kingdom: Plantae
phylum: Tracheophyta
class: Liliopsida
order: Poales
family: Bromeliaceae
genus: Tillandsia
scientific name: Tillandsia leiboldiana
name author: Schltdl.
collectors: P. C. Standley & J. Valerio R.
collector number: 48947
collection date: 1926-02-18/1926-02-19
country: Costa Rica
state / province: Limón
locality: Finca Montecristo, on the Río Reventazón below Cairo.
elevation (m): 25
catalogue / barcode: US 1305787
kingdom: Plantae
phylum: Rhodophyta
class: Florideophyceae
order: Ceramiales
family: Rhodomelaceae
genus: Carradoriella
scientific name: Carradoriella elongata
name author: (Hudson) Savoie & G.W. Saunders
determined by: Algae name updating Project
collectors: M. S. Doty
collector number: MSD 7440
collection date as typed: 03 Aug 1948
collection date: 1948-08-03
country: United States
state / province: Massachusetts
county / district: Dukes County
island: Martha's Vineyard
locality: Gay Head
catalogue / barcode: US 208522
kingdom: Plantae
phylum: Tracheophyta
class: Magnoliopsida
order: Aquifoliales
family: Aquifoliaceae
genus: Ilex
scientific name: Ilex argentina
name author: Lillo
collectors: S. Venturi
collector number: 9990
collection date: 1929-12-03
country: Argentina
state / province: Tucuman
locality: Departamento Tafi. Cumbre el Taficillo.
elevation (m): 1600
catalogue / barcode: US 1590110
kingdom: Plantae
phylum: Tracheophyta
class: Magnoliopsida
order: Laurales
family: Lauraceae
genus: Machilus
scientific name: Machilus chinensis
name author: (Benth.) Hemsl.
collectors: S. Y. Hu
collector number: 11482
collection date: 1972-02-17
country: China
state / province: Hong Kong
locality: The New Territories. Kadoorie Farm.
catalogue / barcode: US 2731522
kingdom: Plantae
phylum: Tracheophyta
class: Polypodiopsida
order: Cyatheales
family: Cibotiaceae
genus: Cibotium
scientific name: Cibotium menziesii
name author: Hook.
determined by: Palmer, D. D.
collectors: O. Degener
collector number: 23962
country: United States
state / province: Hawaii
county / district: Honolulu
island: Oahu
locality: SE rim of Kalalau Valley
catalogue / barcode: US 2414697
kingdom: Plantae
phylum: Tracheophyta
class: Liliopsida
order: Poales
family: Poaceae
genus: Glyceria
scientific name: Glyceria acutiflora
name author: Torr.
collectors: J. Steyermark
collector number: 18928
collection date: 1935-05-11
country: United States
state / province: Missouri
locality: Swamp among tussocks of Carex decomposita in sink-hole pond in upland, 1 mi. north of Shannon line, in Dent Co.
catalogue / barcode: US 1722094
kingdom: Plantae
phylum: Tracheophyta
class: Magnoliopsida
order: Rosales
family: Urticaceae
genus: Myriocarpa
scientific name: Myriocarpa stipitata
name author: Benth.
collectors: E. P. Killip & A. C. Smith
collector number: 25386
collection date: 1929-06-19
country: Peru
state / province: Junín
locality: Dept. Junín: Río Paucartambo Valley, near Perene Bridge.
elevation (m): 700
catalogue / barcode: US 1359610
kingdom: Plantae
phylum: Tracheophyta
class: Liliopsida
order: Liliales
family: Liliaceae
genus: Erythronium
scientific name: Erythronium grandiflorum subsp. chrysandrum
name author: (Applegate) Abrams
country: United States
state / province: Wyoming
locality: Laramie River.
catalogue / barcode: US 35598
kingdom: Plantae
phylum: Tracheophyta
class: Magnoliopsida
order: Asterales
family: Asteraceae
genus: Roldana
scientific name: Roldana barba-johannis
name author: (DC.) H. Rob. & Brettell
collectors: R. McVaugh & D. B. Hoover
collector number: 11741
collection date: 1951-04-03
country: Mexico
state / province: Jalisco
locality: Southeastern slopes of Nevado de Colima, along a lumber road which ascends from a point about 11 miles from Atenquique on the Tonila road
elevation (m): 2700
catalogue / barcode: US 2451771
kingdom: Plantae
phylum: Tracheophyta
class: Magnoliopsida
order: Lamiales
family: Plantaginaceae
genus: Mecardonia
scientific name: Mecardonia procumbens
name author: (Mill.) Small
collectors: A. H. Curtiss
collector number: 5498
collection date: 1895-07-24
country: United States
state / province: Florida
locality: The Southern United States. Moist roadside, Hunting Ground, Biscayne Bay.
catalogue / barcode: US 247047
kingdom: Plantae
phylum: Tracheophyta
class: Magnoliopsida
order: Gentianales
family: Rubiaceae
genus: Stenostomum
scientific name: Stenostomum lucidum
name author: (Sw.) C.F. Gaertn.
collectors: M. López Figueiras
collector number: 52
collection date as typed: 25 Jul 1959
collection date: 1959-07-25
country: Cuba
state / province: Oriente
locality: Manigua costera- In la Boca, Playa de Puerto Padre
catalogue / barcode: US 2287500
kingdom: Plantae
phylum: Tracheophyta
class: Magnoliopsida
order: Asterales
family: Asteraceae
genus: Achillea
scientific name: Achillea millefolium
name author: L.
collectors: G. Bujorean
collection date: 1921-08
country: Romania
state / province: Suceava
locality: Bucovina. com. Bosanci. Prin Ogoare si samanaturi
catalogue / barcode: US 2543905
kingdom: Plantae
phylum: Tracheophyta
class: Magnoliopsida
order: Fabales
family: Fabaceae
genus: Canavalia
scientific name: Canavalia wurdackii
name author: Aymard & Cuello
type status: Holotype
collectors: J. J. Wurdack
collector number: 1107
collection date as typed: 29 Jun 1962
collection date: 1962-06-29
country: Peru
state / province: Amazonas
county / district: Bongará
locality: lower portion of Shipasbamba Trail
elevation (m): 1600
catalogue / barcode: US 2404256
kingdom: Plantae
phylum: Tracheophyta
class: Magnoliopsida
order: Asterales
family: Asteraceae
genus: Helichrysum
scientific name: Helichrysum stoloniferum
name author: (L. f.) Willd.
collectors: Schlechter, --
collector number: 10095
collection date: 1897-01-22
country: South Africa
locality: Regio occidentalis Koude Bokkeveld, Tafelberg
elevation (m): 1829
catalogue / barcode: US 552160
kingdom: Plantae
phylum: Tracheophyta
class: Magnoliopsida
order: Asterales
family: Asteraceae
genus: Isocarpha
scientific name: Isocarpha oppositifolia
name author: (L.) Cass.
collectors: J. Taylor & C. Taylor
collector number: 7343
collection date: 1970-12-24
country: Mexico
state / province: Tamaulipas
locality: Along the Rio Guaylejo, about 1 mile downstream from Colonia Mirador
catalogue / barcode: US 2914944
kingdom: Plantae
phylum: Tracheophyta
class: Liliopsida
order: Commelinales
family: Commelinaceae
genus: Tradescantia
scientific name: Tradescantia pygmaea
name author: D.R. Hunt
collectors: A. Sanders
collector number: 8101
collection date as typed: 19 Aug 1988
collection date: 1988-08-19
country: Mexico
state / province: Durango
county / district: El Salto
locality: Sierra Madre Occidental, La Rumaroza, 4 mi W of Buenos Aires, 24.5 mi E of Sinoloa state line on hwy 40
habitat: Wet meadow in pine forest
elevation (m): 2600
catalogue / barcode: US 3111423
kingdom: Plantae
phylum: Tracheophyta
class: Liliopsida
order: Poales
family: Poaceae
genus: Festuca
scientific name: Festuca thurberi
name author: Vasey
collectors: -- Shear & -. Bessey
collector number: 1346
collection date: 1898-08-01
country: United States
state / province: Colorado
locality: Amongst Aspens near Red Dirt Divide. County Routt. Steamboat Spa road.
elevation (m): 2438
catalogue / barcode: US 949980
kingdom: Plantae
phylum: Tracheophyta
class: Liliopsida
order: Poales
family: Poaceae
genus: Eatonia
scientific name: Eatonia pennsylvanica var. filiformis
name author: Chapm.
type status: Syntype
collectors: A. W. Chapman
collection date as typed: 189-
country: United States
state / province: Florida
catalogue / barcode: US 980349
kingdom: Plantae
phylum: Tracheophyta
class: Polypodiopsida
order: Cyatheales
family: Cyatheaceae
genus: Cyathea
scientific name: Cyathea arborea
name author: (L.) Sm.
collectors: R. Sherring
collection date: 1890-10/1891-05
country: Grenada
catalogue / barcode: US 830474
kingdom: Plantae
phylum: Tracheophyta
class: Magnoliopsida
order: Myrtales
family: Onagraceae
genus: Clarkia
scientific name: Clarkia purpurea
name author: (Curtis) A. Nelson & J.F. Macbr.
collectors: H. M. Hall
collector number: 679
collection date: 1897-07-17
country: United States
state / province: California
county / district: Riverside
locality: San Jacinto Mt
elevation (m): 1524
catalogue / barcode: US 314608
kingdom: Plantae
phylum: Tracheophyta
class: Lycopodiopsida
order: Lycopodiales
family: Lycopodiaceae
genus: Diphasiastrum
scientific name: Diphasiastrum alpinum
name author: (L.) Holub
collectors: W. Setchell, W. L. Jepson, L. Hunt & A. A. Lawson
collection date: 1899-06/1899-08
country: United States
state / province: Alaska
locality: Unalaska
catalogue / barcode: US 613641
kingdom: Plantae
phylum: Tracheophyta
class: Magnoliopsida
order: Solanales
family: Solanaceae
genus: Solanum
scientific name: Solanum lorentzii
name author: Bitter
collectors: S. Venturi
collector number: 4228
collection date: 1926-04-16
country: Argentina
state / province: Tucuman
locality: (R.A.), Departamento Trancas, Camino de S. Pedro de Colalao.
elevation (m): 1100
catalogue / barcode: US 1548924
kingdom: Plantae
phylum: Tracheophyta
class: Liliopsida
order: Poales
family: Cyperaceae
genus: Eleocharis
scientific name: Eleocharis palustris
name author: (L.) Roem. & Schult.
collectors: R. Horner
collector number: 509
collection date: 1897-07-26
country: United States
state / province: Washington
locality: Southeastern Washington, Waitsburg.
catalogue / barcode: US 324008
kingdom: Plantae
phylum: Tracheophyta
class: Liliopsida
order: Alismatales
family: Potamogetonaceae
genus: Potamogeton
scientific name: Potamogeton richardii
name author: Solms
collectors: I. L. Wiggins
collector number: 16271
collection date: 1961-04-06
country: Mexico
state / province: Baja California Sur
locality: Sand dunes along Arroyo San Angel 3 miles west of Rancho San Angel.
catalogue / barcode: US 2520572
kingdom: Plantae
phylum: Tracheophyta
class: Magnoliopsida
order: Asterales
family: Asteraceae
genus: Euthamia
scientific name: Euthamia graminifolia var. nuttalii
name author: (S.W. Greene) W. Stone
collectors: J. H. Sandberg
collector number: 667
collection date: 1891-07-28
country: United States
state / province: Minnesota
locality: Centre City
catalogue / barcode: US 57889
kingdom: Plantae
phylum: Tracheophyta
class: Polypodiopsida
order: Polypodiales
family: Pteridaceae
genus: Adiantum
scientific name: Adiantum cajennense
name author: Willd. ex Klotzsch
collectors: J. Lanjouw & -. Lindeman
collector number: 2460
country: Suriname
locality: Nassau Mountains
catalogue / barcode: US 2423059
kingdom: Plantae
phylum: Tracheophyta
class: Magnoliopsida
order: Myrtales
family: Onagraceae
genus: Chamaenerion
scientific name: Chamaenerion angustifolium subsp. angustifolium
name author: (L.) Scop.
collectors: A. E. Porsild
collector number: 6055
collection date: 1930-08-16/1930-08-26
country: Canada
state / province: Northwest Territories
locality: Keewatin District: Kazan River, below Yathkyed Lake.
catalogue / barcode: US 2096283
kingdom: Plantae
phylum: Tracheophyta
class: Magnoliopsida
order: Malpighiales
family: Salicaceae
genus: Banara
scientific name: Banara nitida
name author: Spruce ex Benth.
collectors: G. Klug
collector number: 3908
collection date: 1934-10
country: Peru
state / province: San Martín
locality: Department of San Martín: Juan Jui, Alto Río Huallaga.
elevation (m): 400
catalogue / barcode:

# [Exercise objective]
In the stretch from the start of the material through the line containing "collector number: 9990", rename "scientific name" to "taxon name" and give those lines again with nothing else changed.

# [Full output]
kingdom: Plantae
phylum: Tracheophyta
class: Liliopsida
order: Poales
family: Bromeliaceae
genus: Tillandsia
taxon name: Tillandsia leiboldiana
name author: Schltdl.
collectors: P. C. Standley & J. Valerio R.
collector number: 48947
collection date: 1926-02-18/1926-02-19
country: Costa Rica
state / province: Limón
locality: Finca Montecristo, on the Río Reventazón below Cairo.
elevation (m): 25
catalogue / barcode: US 1305787
kingdom: Plantae
phylum: Rhodophyta
class: Florideophyceae
order: Ceramiales
family: Rhodomelaceae
genus: Carradoriella
taxon name: Carradoriella elongata
name author: (Hudson) Savoie & G.W. Saunders
determined by: Algae name updating Project
collectors: M. S. Doty
collector number: MSD 7440
collection date as typed: 03 Aug 1948
collection date: 1948-08-03
country: United States
state / province: Massachusetts
county / district: Dukes County
island: Martha's Vineyard
locality: Gay Head
catalogue / barcode: US 208522
kingdom: Plantae
phylum: Tracheophyta
class: Magnoliopsida
order: Aquifoliales
family: Aquifoliaceae
genus: Ilex
taxon name: Ilex argentina
name author: Lillo
collectors: S. Venturi
collector number: 9990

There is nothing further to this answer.